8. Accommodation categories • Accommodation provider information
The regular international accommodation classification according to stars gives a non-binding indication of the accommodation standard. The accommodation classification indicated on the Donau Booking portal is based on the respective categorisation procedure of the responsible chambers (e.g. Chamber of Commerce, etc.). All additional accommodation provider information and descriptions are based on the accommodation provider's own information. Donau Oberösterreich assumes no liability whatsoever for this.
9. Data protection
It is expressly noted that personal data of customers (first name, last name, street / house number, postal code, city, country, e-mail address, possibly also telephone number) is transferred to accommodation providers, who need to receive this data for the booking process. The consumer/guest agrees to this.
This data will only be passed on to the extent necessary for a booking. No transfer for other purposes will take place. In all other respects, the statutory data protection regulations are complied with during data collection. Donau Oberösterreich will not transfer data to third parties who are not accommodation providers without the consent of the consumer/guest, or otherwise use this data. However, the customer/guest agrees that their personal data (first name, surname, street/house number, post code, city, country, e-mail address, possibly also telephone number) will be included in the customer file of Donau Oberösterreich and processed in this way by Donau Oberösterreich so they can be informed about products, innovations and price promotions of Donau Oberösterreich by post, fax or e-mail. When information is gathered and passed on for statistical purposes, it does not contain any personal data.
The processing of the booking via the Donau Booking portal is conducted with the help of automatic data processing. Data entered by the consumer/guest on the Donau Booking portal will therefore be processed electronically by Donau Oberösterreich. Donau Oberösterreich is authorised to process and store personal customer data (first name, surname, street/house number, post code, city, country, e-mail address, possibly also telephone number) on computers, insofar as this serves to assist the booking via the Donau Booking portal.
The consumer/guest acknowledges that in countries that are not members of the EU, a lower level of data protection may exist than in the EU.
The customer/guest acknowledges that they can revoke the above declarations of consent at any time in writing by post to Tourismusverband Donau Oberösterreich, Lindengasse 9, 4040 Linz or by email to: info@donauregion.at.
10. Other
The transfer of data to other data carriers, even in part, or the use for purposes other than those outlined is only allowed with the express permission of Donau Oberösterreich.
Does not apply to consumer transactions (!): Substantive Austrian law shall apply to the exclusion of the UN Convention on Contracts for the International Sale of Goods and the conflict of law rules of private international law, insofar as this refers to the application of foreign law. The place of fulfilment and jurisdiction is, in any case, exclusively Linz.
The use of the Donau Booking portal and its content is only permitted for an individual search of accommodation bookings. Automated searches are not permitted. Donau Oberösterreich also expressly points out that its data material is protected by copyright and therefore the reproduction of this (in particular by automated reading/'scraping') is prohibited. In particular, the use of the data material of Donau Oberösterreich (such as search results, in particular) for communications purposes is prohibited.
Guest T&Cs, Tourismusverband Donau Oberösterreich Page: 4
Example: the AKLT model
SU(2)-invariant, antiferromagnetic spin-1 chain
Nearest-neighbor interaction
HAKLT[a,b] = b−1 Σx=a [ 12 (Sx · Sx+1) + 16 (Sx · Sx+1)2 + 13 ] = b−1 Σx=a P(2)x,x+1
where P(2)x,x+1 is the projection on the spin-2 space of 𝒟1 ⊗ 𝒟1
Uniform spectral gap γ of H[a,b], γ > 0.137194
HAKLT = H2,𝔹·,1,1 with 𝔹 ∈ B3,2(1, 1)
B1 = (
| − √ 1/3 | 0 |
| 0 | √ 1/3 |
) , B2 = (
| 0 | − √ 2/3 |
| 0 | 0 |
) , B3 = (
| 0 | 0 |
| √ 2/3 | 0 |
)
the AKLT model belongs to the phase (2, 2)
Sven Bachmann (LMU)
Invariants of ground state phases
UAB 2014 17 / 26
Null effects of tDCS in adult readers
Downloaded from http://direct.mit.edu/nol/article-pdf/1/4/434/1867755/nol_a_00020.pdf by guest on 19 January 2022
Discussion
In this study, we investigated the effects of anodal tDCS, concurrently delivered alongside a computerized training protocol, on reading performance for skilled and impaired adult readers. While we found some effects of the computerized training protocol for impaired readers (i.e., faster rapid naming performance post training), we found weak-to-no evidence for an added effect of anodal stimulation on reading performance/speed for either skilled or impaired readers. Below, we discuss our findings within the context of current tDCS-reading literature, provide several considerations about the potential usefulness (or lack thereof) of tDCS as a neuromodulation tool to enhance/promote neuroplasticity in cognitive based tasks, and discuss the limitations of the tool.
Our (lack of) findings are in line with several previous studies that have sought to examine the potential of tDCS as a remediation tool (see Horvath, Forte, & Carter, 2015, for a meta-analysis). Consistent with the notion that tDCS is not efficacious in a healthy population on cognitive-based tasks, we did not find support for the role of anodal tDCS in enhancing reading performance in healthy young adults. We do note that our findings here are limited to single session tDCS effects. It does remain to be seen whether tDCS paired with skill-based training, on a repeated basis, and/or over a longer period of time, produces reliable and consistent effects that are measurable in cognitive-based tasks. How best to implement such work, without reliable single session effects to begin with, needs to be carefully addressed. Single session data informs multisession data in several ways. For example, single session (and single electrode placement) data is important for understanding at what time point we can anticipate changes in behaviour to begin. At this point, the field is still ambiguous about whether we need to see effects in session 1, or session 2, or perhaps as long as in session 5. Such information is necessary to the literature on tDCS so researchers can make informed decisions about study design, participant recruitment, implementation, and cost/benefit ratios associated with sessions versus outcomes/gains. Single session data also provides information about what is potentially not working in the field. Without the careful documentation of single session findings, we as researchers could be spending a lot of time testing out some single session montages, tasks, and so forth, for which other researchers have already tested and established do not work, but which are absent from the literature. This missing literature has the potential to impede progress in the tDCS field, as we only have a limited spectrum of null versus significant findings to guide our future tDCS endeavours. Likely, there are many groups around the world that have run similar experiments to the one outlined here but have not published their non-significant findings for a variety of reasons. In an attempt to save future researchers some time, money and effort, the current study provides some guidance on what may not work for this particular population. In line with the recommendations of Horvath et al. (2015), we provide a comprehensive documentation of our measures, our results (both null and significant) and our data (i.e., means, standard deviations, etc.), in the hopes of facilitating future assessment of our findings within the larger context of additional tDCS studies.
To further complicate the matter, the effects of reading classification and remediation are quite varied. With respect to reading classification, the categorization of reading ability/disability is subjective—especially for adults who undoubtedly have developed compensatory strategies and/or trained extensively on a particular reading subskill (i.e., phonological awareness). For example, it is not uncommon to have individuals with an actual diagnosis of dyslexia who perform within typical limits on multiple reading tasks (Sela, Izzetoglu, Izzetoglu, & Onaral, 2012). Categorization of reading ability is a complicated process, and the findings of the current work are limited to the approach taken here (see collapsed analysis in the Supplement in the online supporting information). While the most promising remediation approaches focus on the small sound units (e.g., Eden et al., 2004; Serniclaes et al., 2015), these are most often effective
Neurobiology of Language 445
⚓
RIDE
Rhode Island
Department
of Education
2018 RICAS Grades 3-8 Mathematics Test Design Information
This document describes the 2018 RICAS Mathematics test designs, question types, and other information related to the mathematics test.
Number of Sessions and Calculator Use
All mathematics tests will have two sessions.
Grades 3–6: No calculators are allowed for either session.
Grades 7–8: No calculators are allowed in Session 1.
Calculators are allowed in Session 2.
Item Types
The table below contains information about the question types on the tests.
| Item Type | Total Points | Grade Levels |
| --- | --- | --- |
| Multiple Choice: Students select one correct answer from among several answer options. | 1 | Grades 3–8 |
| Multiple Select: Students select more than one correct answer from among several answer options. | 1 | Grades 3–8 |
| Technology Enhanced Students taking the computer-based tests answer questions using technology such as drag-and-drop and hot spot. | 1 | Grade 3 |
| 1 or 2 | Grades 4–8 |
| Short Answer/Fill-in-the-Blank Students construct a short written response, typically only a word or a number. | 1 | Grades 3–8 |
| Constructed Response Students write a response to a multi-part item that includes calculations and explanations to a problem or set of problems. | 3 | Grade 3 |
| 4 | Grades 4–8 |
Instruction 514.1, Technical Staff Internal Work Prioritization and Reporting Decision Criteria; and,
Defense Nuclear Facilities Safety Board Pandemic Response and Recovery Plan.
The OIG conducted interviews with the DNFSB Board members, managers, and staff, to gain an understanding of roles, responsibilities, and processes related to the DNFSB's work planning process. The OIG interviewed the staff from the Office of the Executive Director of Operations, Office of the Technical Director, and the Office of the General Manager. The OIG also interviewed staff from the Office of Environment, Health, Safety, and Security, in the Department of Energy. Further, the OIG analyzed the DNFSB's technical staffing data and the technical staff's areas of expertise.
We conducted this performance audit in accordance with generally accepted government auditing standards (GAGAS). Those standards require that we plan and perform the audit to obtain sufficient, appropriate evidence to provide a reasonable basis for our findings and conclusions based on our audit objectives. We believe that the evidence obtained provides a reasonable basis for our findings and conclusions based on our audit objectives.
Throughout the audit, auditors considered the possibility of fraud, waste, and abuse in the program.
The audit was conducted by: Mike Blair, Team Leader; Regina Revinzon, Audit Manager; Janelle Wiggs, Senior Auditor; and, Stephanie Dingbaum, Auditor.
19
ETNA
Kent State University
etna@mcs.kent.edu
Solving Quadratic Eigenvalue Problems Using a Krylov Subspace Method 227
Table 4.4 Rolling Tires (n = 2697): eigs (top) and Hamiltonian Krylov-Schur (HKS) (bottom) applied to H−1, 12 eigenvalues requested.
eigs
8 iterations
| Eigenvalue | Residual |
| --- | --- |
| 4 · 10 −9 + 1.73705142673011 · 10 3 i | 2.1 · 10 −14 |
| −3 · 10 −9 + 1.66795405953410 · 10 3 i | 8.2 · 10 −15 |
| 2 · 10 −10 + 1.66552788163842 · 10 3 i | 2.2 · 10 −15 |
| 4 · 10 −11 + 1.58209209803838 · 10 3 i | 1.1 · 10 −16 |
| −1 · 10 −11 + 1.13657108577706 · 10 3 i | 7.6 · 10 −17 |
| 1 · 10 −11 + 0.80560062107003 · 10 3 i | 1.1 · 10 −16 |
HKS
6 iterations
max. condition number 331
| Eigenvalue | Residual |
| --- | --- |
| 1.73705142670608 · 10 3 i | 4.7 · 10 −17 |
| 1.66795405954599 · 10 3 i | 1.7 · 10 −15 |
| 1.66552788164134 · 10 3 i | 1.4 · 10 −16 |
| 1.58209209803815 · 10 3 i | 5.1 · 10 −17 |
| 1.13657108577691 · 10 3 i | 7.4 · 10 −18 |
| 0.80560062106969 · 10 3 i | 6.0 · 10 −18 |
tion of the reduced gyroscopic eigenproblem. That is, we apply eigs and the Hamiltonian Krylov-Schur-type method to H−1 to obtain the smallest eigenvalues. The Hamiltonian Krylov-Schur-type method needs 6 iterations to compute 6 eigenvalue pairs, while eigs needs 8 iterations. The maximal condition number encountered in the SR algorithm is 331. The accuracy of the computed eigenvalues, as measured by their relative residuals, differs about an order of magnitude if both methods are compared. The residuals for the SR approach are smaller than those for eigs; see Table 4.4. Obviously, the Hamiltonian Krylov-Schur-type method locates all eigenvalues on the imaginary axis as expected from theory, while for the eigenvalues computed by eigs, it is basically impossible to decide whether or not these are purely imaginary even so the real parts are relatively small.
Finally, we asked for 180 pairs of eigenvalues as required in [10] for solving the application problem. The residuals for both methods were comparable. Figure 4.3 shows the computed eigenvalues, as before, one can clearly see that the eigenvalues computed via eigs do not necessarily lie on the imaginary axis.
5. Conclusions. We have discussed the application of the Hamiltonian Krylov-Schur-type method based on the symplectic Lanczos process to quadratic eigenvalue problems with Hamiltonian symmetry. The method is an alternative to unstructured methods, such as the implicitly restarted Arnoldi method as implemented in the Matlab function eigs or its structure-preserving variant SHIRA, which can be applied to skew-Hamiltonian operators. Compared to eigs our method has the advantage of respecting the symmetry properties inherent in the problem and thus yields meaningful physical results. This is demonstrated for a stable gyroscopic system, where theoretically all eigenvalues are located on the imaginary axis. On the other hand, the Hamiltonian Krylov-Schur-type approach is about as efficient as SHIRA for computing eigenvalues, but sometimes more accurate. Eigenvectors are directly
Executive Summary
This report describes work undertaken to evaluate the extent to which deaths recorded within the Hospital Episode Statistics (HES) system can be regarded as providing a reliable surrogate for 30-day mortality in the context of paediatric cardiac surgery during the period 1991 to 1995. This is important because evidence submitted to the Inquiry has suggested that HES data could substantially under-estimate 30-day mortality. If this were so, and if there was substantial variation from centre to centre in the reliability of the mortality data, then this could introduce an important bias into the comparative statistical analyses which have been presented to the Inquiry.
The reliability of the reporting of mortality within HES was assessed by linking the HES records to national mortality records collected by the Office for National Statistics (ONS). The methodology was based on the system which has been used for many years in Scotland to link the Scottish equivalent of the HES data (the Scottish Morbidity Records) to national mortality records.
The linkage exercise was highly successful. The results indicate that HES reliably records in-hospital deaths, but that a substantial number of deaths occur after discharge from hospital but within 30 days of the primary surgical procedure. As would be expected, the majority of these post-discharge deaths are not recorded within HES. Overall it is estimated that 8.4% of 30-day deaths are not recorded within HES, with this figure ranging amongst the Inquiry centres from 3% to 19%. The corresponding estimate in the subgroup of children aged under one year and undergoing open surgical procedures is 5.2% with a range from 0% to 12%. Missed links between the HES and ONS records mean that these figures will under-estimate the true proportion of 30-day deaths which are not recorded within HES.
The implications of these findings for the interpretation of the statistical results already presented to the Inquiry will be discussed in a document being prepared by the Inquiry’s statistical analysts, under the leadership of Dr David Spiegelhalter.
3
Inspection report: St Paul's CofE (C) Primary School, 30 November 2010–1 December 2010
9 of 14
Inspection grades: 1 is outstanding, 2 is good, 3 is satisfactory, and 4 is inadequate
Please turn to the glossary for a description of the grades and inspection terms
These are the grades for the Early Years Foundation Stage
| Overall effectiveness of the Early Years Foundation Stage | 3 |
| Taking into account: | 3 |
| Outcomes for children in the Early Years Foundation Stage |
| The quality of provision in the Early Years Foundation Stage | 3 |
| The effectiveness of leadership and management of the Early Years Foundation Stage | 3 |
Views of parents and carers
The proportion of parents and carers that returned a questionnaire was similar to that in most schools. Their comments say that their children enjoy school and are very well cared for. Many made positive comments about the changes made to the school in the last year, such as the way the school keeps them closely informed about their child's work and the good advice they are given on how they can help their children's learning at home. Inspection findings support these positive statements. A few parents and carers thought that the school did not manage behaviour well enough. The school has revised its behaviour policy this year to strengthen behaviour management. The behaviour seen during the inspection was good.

ASSIGNED TASK.
Lines holding "options": copy each one from the records above.

RESULT OF THE TASK.
| Multiple Choice: Students select one correct answer from among several answer options. | 1 | Grades 3–8 |
| Multiple Select: Students select more than one correct answer from among several answer options. | 1 | Grades 3–8 |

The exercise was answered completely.